- INSTRUCTIONS:
(A) From the cohort operating characteristics reference page below, write out the passage from "An R object" up to and including "schema containing the cohort to evaluate.".
(B) Continue the cohort operating characteristics reference page from the point where it ends.

Compute cohort operating characteristics based on a Reference Cohort — computeCohortOperatingCharacteristics • Keeper

Computes operating characteristics (sensitivity, specificity, positive predictive value, AUC, and Cohen's kappa) of a cohort definition by comparing it against a reference cohort created from LLM review of KEEPER profiles. Metrics are computed separately for high-certainty reviews, low-certainty reviews, and all reviews combined.

computeCohortOperatingCharacteristics(
  connectionDetails = NULL,
  connection = NULL,
  cohortDatabaseSchema,
  cohortTable,
  cohortDefinitionId,
  referenceCohortDatabaseSchema,
  referenceCohortTableNames,
  referenceCohortDefinitionId,
  type = "incident",
  washoutPeriod = 0,
  stratifyByCertainty = FALSE
)

Arguments

connectionDetails

An R object of type connectionDetails created using the DatabaseConnector::createConnectionDetails() function. Not required of connection is provided.

connection

The connection to the database server created using DatabaseConnector::connect(). Not required if connectionDetails is provided.

cohortDatabaseSchema

The name of the database schema containing the cohort to evaluate.

cohortTable

The table name containing the cohort to evaluate.

cohortDefinitionId

The cohort definition ID of the cohort to evaluate.

referenceCohortDatabaseSchema

The name of the database schema containing the reference cohort (as uploaded by uploadReferenceCohort()).

referenceCohortTableNames

The table names where the reference cohort and metadata are stored. Should be created using [createReferenceCohortTableNames())].

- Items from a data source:
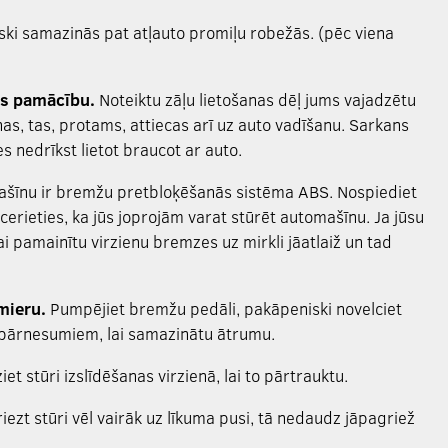
iski samazinās pat
atļauto promiļu robežās. (pēc viena
as pamācību.
Noteiktu zāļu lietošanas dēļ jums vajadzētu
s, tas, protams, attiecas arī uz auto vadīšanu.
Sarkans
s nedrīkst lietot braucot ar auto.
īnu ir bremžu pretbloķēšanās sistēma ABS. Nospiediet
erieties, ka jūs joprojām varat stūrēt automašīnu. Ja jūsu
ai pamainītu virzienu bremzes uz mirkli jāatlaiž un tad
 mieru.
Pumpējiet bremžu pedāli, pakāpeniski novelciet
 pārnesumiem, lai samazinātu ātrumu.
et stūri izslīdēšanas virzienā, lai to pārtrauktu.
iezt stūri vēl vairāk uz līkuma pusi, tā nedaudz jāpagriež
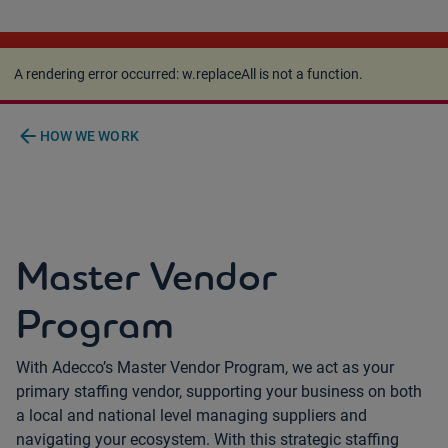
A rendering error occurred:
w.replaceAll is not a
function
.
A rendering error occurred:
w.replaceAll is not a function
.
arrow_back
HOW WE WORK
Master Vendor
Program
With Adecco’s Master Vendor Program, we act as your
primary staffing vendor, supporting your business on both
a local and national level managing suppliers and
navigating your ecosystem. With this strategic staffing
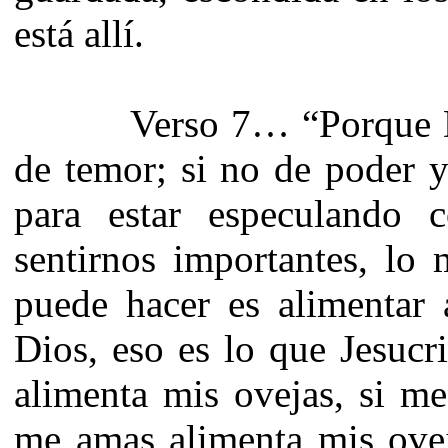
está allí.
Verso 7… “Porque Dios
de temor; si no de poder 
para estar especulando 
sentirnos importantes, lo
puede hacer es alimentar 
Dios, eso es lo que Jesucr
alimenta mis ovejas, si me
me amas alimenta mis ovej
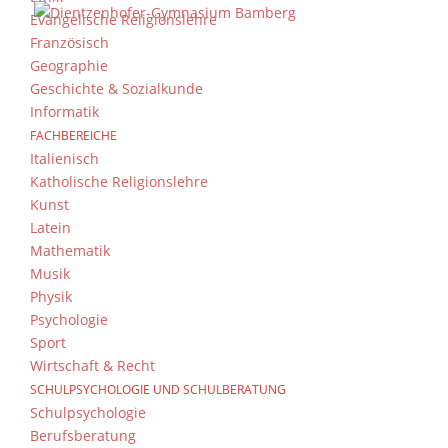
Evangelische Religionslehre
Französisch
Geographie
Geschichte & Sozialkunde
Informatik
FACHBEREICHE
Italienisch
Katholische Religionslehre
Kunst
Latein
Mathematik
Musik
Physik
Psychologie
Sport
Wirtschaft & Recht
SCHULPSYCHOLOGIE UND SCHULBERATUNG
Schulpsychologie
Berufsberatung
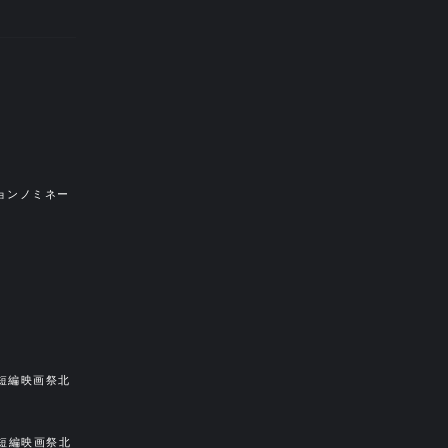
ョンノミネー
際短編映画祭北
際短編映画祭北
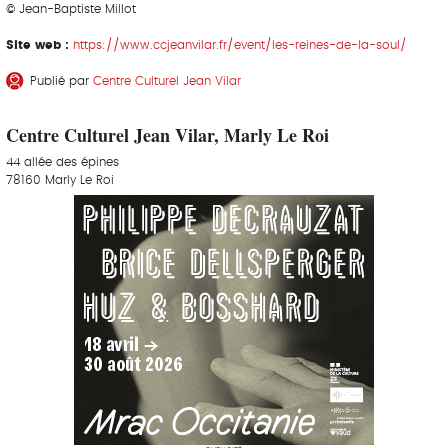
© Jean-Baptiste Millot
Site web :
https://www.ccjeanvilar.fr/event/les-reines-de-la-soul/
Publié par
Centre Culturel Jean Vilar
Centre Culturel Jean Vilar, Marly Le Roi
44 allée des épines
78160 Marly Le Roi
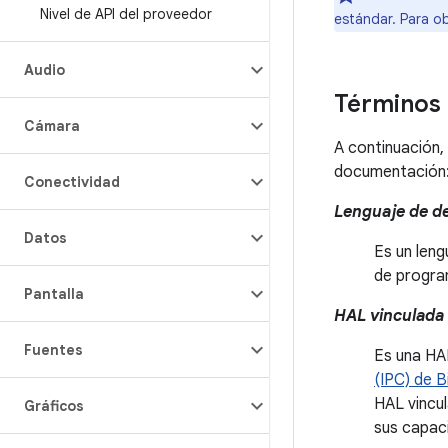
Nivel de API del proveedor
estándar. Para o
Audio
Términos 
Cámara
A continuación, 
documentación
Conectividad
Lenguaje de de
Datos
Es un leng
de program
Pantalla
HAL vinculada
Fuentes
Es una HA
(IPC) de B
HAL vincul
Gráficos
sus capaci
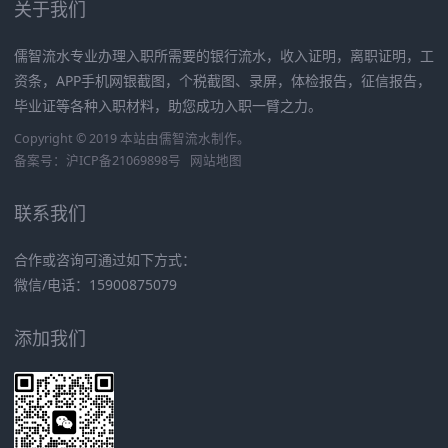
关于我们
儒智流水专业办理入职所需要的银行流水，收入证明，离职证明，工
资条，APP手机网银截图，个税截图、录屏，体检报告，征信报告，
毕业证等各种入职材料，助您成功入职一臂之力。
Copyright © 2019 本站由
儒智流水
制作。
备案号：
沪ICP备21069898号
网站地图
联系我们
合作或咨询可通过如下方式：
微信/电话：15900875079
添加我们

- ANSWERS:
(A)
An R object of type connectionDetails created using the DatabaseConnector::createConnectionDetails() function. Not required of connection is provided.

connection

The connection to the database server created using DatabaseConnector::connect(). Not required if connectionDetails is provided.

cohortDatabaseSchema

The name of the database schema containing the cohort to evaluate.

(B)
[createReferenceCohortTableNames())]: R:createReferenceCohortTableNames())

referenceCohortDefinitionId

The cohort definition ID of the reference cohort.

type

If type = "incident", phenotypes are evaluated to also get the right cohort start date. If type = "prevalent", the evaluation only asks whether the phentype correctly classified a person as case or non-case.

washoutPeriod

The minimum required continuous observation time prior to index date for a person to be included in the cohort. People with a cohort start date within the washout period will be removed before computing performance metrics.

stratifyByCertainty

Stratify the output by LLM certainty level?

Value

A tibble with one row per certainty level ("high", "low", "all") and columns for true positives, false positives, true negatives, false negatives, sensitivity, specificity, PPV, NPV (each with lower and upper confidence bounds), AUC, kappa, disease prevalence and certainty.

Specificity, NPV, and prevalence are computed both within the reference cohort, and, based on the prevalence of the highly- sensitive cohort, also in the overall population.